Company Plans Approach-Path Advertising Near Busy Airports

Ad-Air Hopes To Capitalize On Captive Audiences

For many decades now, airplanes have been used to tow banners and write enormous smoky messages, hoping to draw the attention of people on the ground to advertisements in the sky.

Now...at least two ad firms in the UK are reversing the concept -- creating gigantic, flat ads which are seen only by pilots and their passengers from above.

Reuters reports a company called Ad-Air launched its new service in London on Tuesday, offering clients huge ads near the runways of some of the world's busiest runways.

Ad-Air has reportedly raised five million British pounds in equity and spent five years securing sites around airports including Heathrow, Paris, Geneva, Atlanta, Los Angeles, Tokyo and Abu Dhabi.

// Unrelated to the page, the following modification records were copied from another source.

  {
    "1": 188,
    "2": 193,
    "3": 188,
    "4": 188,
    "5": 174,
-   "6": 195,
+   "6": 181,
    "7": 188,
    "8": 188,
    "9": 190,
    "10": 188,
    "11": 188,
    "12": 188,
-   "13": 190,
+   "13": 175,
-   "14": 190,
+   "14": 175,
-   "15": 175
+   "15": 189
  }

The attraction is the ability to display an ad message in an uncluttered environment... something which gets harder to find every day.

As ANN reported, the industry has a short but controversial history in the UK... where ad firm Sports Media Gaming painted a field beneath an approach to London Gatwick Airport with a 100-thousand square-foot ad for an erotic website, featuring the silhouette of a naked female pole dancer. Two years ago, that same firm used nude images of a man with two women to promote a deodorant.

Presumeably, Ad-Air's execution of the concept will be approached more tastefully. Especially in the space under the approach to Abu Dhabi International.